Is it true that $5^k \mid f(5^k)$?

Question

I guess if it is true that $5^k \mid f(5^k)$, where $f(n)$ denotes the $n$-th Fibonacci's number. I have tried to prove it by induction on $k$, but nothing. Have you got any ideas?

Answer 1

It is true. We have $F_{5} = 5.$ If we write $\sqrt{5}F_{n} = \alpha^{n}-\beta^{n}$ where $\alpha$ and $\beta$ are the roots of $x^{2}-x-1$ and $\alpha > \beta,$ then it follows by induction that $\alpha^{5^{k}}- \beta^{5^{k}} = \sqrt{5}5^{k} c_{k}$ for some integer $c_{k},$ though the way I see this requires working in the ring of algebraic integers $\mathbb{Z}[\omega],$ where $\omega = e^{\frac{2 \pi i}{5}}.$ You seem to want to find your own proof, so I don't give all the details. The key point is that $u^{5} -v^{5} = (u-v) \prod_{i=1}^{4}(u - \omega^{i}v)$ and that $\prod_{i=1}^{4} (1-\omega^{i}) = 5.$

Answer 2

Yes, the statement is correct, provided the Fibonacci sequence is initialized with $f(0)=0$ and $f(1)=1$. That is, $f(n)$ is divisible by $5^k$ if and only if $n$ is divisible by $5^k$.

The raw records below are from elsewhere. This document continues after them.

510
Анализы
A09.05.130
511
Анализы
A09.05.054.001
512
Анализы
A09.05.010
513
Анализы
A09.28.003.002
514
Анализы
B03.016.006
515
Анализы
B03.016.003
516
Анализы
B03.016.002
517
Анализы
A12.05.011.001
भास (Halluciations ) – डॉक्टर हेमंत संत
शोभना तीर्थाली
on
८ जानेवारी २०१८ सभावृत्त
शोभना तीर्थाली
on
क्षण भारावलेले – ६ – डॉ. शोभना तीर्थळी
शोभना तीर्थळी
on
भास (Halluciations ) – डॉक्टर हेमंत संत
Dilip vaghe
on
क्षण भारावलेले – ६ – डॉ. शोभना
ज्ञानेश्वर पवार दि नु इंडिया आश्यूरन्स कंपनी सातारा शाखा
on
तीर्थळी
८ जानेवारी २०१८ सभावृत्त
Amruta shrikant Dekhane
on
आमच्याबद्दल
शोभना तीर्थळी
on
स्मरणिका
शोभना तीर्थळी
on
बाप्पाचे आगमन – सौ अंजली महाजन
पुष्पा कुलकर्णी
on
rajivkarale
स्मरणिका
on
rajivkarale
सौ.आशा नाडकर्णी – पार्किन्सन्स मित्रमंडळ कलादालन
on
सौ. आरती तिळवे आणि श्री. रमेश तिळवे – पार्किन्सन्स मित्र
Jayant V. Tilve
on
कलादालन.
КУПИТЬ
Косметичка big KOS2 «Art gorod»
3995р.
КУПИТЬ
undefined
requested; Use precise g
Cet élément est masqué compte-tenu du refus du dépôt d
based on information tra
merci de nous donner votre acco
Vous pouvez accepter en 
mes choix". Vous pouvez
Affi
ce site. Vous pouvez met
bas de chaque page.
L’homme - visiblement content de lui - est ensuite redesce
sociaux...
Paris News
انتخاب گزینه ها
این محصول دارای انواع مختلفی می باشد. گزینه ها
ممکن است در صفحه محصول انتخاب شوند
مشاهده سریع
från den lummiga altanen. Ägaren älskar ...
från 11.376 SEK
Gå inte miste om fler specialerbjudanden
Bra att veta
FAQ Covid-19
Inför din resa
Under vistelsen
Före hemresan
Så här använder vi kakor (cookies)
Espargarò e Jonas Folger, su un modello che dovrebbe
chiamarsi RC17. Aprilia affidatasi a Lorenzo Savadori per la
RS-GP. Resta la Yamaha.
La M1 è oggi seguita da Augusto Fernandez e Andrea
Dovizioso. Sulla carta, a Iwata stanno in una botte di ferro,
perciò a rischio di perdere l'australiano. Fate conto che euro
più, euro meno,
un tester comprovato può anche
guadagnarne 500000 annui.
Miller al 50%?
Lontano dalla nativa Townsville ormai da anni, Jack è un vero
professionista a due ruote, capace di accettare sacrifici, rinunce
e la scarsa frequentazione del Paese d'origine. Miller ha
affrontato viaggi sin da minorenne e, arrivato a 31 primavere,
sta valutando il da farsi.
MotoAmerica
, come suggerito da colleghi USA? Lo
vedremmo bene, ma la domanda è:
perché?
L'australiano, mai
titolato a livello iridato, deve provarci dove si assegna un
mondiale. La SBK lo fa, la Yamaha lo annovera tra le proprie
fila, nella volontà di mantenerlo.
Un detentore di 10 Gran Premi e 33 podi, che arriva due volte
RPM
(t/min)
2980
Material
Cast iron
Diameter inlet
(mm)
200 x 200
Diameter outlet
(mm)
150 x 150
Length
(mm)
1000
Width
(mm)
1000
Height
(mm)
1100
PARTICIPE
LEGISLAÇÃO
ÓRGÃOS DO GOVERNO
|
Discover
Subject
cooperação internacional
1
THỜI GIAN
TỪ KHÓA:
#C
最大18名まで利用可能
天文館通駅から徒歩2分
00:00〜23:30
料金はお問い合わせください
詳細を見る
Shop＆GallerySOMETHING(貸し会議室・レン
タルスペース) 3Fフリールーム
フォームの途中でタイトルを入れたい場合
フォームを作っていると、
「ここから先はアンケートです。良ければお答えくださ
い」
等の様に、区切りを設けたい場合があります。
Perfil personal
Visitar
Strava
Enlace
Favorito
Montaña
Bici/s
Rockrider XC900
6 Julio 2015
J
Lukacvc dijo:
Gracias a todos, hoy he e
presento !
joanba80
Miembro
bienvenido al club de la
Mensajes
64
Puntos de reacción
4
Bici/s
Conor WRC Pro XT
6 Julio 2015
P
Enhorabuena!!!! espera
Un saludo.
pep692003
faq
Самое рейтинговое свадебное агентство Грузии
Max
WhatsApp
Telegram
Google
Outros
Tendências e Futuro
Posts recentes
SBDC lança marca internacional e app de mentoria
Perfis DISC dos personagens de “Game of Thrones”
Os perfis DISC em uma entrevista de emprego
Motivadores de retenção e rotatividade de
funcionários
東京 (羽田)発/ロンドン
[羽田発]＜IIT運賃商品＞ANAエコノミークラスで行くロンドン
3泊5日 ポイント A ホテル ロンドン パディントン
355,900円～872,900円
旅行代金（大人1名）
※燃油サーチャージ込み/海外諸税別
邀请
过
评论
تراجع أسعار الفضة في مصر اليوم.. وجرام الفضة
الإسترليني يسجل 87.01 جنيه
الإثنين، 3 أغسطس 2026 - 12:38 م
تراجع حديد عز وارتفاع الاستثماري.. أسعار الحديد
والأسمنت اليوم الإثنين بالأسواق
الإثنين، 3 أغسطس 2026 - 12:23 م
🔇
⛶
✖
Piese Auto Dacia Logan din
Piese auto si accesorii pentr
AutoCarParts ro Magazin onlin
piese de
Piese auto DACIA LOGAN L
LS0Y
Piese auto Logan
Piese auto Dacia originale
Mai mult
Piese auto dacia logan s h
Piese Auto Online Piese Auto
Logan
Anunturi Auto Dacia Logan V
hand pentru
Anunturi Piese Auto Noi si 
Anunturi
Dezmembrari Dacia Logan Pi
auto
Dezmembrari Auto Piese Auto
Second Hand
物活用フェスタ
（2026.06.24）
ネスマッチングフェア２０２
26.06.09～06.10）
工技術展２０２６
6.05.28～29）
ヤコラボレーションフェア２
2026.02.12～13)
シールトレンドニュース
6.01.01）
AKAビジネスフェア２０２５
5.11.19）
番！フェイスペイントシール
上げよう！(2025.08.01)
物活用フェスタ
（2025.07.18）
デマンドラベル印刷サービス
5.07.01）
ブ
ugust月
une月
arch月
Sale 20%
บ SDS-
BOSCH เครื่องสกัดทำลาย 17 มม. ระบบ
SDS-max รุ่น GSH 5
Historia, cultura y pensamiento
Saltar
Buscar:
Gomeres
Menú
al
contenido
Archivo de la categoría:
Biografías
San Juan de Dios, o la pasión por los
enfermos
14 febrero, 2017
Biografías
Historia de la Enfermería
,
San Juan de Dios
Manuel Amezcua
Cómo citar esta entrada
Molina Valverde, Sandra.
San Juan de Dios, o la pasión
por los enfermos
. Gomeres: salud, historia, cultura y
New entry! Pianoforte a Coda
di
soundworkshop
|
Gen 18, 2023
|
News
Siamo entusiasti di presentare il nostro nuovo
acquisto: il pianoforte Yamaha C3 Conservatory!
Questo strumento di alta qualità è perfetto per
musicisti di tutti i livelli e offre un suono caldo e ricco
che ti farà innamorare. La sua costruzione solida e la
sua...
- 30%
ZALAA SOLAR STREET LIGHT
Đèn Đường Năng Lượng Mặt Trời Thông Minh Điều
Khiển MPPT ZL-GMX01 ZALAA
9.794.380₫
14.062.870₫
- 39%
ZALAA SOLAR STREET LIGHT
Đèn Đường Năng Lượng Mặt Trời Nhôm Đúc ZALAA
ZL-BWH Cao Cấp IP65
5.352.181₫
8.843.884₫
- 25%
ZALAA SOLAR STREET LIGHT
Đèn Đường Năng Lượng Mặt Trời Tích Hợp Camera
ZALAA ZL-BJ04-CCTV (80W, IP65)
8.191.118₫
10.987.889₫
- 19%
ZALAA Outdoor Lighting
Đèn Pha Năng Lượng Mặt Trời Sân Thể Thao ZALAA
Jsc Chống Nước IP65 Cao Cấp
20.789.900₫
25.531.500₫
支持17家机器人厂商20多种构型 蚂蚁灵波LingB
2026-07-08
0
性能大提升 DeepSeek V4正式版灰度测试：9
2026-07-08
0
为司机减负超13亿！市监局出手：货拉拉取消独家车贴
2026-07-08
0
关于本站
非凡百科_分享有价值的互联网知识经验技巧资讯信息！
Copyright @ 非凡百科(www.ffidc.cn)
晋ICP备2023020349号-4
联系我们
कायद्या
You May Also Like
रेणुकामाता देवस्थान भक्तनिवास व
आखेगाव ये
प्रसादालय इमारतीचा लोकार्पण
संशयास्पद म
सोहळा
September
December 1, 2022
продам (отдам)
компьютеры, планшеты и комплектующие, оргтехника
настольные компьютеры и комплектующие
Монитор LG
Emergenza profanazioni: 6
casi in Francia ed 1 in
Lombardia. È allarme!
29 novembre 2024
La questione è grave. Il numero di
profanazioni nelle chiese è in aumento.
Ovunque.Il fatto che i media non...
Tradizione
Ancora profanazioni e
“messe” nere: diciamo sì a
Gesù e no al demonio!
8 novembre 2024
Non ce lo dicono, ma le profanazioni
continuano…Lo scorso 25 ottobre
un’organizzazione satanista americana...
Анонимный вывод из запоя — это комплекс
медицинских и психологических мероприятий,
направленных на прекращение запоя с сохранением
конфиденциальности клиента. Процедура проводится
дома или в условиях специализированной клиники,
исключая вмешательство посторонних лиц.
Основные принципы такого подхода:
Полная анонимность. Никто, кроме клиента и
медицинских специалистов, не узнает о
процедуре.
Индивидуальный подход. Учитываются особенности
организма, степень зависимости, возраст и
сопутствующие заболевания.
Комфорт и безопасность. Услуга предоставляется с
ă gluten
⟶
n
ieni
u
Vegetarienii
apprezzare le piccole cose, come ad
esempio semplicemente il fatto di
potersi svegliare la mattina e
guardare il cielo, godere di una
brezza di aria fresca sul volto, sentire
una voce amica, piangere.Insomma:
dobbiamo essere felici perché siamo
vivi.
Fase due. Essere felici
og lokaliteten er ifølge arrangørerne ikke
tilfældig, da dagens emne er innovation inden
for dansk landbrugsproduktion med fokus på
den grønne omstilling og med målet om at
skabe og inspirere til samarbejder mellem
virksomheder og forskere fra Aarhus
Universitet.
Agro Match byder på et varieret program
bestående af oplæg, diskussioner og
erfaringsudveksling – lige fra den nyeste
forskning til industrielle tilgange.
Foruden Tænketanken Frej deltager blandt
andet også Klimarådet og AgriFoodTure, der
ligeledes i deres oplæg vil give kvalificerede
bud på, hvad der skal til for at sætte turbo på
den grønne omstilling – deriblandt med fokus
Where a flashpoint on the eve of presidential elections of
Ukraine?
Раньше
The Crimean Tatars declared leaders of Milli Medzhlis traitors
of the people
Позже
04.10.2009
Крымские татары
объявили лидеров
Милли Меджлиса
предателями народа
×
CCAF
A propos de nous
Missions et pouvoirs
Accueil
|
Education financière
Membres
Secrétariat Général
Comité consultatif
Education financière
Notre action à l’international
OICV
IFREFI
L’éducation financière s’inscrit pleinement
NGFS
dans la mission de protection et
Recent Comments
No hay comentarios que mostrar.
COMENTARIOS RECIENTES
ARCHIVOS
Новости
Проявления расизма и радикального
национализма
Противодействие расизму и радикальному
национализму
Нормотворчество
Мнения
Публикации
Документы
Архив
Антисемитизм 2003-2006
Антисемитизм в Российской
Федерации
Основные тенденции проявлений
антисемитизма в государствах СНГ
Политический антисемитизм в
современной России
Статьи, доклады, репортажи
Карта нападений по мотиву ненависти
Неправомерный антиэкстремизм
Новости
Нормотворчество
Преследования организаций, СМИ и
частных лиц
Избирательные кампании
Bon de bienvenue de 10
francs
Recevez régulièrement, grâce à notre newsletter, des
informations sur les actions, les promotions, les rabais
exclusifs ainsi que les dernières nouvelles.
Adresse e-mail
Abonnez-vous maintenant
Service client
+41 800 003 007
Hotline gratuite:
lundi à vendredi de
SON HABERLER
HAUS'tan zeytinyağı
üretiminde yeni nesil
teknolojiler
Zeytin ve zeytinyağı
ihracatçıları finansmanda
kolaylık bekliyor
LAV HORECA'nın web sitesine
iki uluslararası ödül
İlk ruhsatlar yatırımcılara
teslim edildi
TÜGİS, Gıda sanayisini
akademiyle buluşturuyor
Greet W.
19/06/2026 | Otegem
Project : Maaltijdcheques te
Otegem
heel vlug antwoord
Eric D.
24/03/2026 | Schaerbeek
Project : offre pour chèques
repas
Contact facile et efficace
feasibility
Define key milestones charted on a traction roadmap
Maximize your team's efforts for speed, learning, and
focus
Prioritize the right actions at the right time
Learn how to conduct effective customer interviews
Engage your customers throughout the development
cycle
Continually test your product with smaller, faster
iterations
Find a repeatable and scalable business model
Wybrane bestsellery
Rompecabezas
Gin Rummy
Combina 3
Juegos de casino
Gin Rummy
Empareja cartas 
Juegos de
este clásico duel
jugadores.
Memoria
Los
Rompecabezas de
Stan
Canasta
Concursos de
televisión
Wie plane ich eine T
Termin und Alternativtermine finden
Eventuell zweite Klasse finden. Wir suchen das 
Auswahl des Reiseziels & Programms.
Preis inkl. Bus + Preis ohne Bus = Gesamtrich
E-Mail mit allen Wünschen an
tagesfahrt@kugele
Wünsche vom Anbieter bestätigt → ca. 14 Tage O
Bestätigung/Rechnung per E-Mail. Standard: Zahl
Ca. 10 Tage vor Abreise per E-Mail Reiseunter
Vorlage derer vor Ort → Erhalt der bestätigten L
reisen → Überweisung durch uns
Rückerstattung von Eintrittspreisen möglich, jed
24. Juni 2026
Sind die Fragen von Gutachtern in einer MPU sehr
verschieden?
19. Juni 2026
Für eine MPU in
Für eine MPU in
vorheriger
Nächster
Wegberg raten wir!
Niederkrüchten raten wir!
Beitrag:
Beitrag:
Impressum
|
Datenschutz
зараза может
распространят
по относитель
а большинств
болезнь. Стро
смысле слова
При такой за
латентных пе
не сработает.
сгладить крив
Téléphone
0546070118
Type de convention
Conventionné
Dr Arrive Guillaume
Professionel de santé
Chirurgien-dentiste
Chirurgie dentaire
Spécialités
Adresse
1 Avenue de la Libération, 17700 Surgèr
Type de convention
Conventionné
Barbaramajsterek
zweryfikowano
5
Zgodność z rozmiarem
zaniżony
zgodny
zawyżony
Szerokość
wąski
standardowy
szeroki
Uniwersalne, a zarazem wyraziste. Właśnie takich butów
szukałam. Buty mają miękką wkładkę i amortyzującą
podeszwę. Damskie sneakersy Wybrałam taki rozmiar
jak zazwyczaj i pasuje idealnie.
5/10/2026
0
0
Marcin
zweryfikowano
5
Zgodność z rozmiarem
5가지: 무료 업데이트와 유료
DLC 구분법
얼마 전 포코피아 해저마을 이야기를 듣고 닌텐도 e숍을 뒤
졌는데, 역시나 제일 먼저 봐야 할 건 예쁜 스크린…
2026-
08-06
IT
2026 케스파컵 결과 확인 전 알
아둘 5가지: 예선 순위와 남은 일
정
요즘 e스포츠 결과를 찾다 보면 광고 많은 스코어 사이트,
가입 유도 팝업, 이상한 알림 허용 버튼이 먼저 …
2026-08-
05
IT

Hint: Use the explicit formula for the $n$th term, namely:

$$f(n)=\frac{\binom n1+5\binom n3+5^2\binom n5+5^3\binom n7+\cdots}{2^{n-1}}.$$

This formula for $f(n)$ can be derived by applying the binomial theorem to the formula

$$f(n)=\frac{(1+\sqrt5)^n-(1-\sqrt5)^n}{\sqrt5\cdot2^n}.$$

Answer 3

Hint $\ $ It is very easy using the matrix representation of fibonacci numbers. Then the inductive proof amounts simply to lifting the exponent $\,\color{#0a0}{5^k\mapsto 5^{k+1}}\,$ using the Binomial Theorem, e.g.

$$\begin{eqnarray} &&\left[\begin{array}{rr}f_6&f_5\\f_5&f_4\end{array}\right] &=& \left[\begin{array}{rr}8 &5\\5&3\end{array}\right] &=&\, 3I + \color{#0a0}5A\\ \Rightarrow\, &&\left[\begin{array}{rr}f_{26}\!\!&\!\!f_{25}\\f_{25}\!\!&\!\!f_{24}\end{array}\right] &=& \left[\begin{array}{rr}8 &5\\5&3\end{array}\right]^{\large \color{#c00}5} \!\!&=& (3I + 5A)^{\large \color{#c00}5}\! =\, 3^{\large \color{#c00}5} I + {\color{#c00}5}(5A)(\cdots) =\, 3^5 I + \color{#0a0}{5^2} B\end{eqnarray}$$